Лес прищелкнул несуществующими каблуками: в отличие от остальных кадетов, которым достались в обмундирование тяжелые ботфорты с квадратными носами, его сапоги больше напоминали охотничьи, чтобы легче было прыгать, а икры до самых коленей были обмотаны мягкими бинтами наподобие солдатских портянок. Затем он свистнул Дуку, и вместе они потрусили за здание.
Петр Архипыч провел остальных внутрь и сразу на второй этаж. Там он хозяйским жестом обвел коридор с двумя дверьми.
– Тут, значит, будет девичья комната, а тут – спальня юношей. К порядку, знаю, вы приучены, так что обживайтесь, как сможете.
Сунув носы в «девичью», Норма и Диана увидели белостенную горницу с крошечным зарешеченным окном, бывшую некогда то ли допросной, то ли оружейной. По углам жались две кровати, в ногах у которых стояло по окованному сундучку в локоть высотой и два в длину. У двери висело настоящее мутноватое зеркало в темных пятнышках.

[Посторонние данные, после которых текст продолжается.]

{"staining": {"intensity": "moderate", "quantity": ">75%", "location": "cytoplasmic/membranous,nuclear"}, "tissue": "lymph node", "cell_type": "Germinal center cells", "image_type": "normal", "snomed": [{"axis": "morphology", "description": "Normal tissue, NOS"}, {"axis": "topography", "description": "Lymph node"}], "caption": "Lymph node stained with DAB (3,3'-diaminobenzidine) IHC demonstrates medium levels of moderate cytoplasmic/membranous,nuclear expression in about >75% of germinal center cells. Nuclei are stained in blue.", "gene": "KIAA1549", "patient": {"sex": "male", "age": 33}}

– Тут, конечно, не дворец… – начал Петр Архипыч.
– Чур, моя! – объявила Диана, с разбегу плюхаясь животом на правую кровать. Та протестующе заскрипела.
Норма тоже вошла, неверяще крутя головой по сторонам. Какая большая комната! И дверь запирается! И жить они будут только вдвоем! Будто они наяву попали в Пресветлый Деим.
«Вот только что мне хранить в сундучке?» – задумалась Норма, но ее отвлекло деликатное покашливание полицмейстера:
– Еще дальше по коридору общая комната. Там можете чай пить, мы вам самовар отрядили. Справитесь? Вот и славно. В котельной для готовки печка есть, а мыться можно в бане на соседней улице. Нужник снаружи устроен, уж не обессудьте. Тебе, пострел желтоглазый, форма оставлена на постели. Нашел?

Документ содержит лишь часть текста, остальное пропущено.